Scenari da guerra civile abortita: rivolte, incendi, uccisioni
Gruppi violenti, anti-Hezbollah, hanno manifestato in piazza dei Cannoni e poi hanno occupato e vandalizzato il ministero degli Esteri. Bruciati documenti importanti e delicati. Distrutti documenti anche al ministero dell’Ambiente e dell’Economia. Ucciso un soldato della sicurezza. Il premier Hassan Diab propone elezioni parlamentari anticipate. Il patriarca maronita chiede elezioni anticipate e un’inchiesta internazionale.
Beirut (AsiaNews) – Beirut non ha tregua. Ieri, sebbene la saggezza popolare e la maggior parte dei giovani voglia la calma, gestendo i soccorsi, inviando messaggi a chat di whatsapp, mani oscure che lavorano nell’ombra sono riusciti a riempire piazza dei Cannoni non con gruppi pacifici e allegri, ma con persone violente e distruttrici.
Questa volta i “manifestanti” non rappresentavano tutte le confessioni, il popolo, i poveri, bensì la metà ideologica, quella anti-sciita, anti-Hezbollah, anti-Iran, anti-Cina e anti-Russia.
Hanno messo corde sulla piazza dei Cannoni a vi hanno appeso due manichini che rappresentavano – ed è la prima volta, rompendo un tabù - Hassan Nasrallah, segretario degli Hezbollah, e Nabih Berry, presidente da tre decenni della Camera dei deputati libanesi, vero intoccabile padrone del Paese.
Sebbene da poco ci sia un nuovo governo - sorto in seguito alle proteste dei mesi scorsi, che non ha ancora avuto il tempo di agire, e che ha agito in modo egregio nella lotta contro il Covid- 19 – gli slogan cantavano: “Dimissioni del governo”; “Vogliamo Beirut disarmata”; “No alle armi di Hezbollah”. Di fatto, tutte queste richieste sono rivendicazioni politiche di parte, ben definite, non più slogan contro la corruzione, la fame e per la giustizia sociale.
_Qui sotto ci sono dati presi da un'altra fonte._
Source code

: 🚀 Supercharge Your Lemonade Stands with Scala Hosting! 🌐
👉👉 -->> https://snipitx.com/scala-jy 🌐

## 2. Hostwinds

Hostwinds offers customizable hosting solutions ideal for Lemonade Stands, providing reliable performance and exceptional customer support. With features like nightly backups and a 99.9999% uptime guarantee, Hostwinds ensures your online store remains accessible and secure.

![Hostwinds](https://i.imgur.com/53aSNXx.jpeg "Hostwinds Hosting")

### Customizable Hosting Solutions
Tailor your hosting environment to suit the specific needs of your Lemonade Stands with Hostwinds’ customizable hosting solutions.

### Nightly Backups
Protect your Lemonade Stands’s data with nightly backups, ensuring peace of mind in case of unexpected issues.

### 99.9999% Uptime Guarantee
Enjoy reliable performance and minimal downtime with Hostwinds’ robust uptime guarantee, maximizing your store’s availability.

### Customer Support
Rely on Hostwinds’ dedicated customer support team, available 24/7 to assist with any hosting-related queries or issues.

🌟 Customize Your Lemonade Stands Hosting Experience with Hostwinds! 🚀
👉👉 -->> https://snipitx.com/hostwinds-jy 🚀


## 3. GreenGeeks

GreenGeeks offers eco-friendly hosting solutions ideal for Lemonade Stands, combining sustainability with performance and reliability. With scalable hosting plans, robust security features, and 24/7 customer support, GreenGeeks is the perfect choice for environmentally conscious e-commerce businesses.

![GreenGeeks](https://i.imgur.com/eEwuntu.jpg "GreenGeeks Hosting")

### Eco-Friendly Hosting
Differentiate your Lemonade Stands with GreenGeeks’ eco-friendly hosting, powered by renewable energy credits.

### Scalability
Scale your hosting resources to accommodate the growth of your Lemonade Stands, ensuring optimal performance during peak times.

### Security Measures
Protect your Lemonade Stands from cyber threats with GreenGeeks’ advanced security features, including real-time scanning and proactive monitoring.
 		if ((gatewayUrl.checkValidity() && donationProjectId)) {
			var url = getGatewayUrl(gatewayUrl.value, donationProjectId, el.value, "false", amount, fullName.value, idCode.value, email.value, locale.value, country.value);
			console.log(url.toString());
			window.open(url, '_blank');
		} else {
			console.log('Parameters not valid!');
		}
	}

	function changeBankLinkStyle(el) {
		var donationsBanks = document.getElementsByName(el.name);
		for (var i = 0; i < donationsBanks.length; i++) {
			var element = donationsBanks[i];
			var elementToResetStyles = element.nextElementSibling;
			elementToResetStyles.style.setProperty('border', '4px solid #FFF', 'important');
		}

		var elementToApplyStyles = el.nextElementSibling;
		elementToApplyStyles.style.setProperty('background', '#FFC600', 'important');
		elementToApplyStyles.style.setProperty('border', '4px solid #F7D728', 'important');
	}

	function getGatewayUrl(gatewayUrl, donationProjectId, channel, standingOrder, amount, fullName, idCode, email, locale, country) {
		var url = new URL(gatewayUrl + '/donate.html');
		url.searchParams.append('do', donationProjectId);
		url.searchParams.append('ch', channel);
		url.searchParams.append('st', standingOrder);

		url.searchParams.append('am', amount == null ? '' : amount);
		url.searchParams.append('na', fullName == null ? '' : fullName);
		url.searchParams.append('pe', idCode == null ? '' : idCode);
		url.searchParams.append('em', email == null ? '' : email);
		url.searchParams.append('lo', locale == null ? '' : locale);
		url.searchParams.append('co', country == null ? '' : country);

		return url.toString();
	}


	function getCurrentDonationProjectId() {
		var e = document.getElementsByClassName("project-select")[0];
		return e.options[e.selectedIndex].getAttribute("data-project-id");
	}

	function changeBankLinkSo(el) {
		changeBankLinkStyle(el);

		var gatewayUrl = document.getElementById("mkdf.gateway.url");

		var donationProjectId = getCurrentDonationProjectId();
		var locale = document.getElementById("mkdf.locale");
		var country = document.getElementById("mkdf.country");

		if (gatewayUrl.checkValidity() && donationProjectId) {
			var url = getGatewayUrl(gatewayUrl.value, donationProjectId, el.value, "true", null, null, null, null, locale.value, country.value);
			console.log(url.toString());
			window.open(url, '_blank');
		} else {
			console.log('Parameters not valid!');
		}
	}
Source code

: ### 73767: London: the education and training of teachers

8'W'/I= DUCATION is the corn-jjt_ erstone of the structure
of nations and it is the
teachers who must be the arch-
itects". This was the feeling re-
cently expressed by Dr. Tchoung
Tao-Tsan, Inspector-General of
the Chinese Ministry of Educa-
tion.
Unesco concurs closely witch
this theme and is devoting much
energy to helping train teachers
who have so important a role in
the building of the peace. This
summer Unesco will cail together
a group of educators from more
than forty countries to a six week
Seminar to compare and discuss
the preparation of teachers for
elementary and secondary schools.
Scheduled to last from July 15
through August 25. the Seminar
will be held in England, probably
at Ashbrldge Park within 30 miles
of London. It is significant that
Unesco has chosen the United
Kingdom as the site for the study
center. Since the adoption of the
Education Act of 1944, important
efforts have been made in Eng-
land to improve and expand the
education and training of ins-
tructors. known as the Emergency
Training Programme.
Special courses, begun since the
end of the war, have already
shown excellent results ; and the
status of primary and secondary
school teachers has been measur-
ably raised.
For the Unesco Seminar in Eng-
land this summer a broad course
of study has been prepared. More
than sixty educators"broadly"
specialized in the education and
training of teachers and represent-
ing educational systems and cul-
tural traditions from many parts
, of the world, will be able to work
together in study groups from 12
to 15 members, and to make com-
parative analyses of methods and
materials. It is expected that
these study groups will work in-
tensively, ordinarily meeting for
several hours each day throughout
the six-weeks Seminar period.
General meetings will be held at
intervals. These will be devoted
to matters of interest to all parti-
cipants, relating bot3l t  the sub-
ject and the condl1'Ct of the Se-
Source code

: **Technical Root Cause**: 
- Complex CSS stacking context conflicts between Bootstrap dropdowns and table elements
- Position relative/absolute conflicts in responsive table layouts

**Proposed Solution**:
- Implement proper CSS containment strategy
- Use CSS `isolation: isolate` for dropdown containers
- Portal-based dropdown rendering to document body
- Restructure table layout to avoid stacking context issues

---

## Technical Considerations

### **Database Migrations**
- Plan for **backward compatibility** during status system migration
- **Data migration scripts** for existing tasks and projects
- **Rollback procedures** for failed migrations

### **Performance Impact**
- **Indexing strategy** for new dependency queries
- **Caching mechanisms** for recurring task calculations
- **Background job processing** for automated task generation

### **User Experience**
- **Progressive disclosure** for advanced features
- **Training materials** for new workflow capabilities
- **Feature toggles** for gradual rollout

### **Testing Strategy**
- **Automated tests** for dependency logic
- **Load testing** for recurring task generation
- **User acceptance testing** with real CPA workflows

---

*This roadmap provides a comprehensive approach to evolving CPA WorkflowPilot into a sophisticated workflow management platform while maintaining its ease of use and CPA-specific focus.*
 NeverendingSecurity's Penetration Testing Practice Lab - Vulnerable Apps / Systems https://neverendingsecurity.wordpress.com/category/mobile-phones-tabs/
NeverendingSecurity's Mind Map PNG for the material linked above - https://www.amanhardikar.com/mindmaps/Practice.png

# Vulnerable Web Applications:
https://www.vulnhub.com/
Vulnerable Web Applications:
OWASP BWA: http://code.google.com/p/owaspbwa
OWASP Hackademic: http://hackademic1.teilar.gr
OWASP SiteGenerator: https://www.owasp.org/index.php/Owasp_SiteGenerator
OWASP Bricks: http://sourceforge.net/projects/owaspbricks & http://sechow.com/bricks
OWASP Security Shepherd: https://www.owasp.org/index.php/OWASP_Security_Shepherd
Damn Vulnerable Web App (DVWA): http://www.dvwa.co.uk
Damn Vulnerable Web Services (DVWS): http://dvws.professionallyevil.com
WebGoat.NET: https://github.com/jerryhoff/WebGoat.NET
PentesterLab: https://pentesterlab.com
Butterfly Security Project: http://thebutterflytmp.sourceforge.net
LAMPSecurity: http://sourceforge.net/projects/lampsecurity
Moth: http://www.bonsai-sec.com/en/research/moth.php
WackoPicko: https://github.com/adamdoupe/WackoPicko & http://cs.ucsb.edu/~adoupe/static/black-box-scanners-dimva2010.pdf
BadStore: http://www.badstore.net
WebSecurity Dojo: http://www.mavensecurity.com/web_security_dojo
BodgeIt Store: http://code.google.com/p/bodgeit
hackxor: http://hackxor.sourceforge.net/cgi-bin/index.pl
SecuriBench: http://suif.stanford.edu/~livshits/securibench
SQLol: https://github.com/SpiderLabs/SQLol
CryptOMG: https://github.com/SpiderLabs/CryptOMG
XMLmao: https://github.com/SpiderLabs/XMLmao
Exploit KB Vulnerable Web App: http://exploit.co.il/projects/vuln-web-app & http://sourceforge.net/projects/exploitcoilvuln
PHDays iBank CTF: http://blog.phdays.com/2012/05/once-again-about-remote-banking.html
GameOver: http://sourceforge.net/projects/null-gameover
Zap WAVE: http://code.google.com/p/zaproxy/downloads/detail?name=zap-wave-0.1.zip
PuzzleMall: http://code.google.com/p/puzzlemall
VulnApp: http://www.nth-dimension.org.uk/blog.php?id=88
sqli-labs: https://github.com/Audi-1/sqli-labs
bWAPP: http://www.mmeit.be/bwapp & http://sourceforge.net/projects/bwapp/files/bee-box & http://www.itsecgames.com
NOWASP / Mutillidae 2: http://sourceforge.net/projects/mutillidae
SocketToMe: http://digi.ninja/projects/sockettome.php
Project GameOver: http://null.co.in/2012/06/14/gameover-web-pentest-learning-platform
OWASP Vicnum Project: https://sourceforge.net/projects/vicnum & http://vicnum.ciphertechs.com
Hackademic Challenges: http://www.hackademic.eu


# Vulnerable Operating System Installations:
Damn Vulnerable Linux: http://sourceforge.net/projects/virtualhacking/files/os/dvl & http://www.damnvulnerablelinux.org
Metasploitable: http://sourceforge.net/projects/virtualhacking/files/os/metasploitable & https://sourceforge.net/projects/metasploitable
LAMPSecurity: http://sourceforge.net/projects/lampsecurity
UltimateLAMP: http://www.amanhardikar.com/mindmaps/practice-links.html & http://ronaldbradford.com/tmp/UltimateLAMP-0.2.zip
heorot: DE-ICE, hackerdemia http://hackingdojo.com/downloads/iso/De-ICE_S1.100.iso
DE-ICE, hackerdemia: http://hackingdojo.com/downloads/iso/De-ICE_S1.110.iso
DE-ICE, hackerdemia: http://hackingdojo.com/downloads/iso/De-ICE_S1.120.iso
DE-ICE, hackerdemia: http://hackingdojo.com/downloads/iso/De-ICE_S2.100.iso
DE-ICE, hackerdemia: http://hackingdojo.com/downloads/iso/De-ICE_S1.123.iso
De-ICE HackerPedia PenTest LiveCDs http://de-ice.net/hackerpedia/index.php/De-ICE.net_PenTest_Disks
Nello scontro con le Forze dell’ordine, i rivoltosi, hanno ucciso un soldato delle forze di sicurezza, incastrandolo nell’ascensore di un albergo al centro di Beirut.
La folla violenta, composta soprattutto di giovani, ha preso di mira anche tre camion di privati messi a disposizione della Protezione civile per i lavori di sgombro dei detriti e macerie, dandoli alle fiamme.
I rivoltosi – radunati attorno al generale in pensione Sami Rammah - hanno poi occupato e bruciato gli uffici del ministero degli Esteri, dove si pensa esistono alcune prove che fanno risalire ai responsabili delle esplosioni. Nell’incendio al ministero degli Esteri sono stati distrutti e inceneriti ingente quantità di altri delicati documenti. I ministeri dell’Economia e dell’Ambiente sono stati occupati, non dati alle fiamme, ma tutti i documenti sono stati gettati in aria e per le strade. Tali documenti potrebbero contenere appalti dubbiosi avvenuti in odore di corruzione dal 1992 ad oggi, e che il governo del Premier Hassan Diab, vuole punire.
Molti pensano che dietro questi rivoltosi ci siano proprio i corrotti, con lo scopo di far sparire in mezzo al caos documenti e prove di colpevolezza e garantirsi l’impunità. In mezzo a questi nuovi disordini, si parla sempre di più di frantumazione in cantoni etnico-religiosi, un vecchio progetto mai sepolto, dai tempi della guerra civile (1975-1990). Oltre al soldato morto, il bilancio di ieri elenca anche centinaia di feriti. L’esercito è riuscito a sgombrare i ministeri dagli occupanti, ma ormai i danni fatti sono irrecuperabili.
Mentre i gruppi violenti si assiepavano nel centro di Beirut, il Premier Hassan Diab, teneva un discorso trasmesso in diretta televisiva: “Il momento non è per le polemiche politiche…siamo il governo uscito dalla volontà popolare in seguito alle proteste, datemi ancora due mesi…” “Il Paese sta vivendo una tragedia più grande delle proprie capacità”; “ho promesso ai libanesi di scavare e punire i responsabili, chiunque essi siano, non saranno al di sopra della legge”.
Diab ha detto che domani, al Consiglio dei ministri proporrà elezioni parlamentari anticipate.
Anche il Patriarca maronita Beshara Rai ha chiesto le dimissioni del governo, e le elezioni anticipate, insieme ad un’inchiesta internazionale sulle responsabilità delle esplosioni del 4 agosto. Ma quest’ultima richiesta viene considerata dagli sciiti come un gesto di neo colonialismo, una volontà di mettere il Paese sotto tutela internazionale.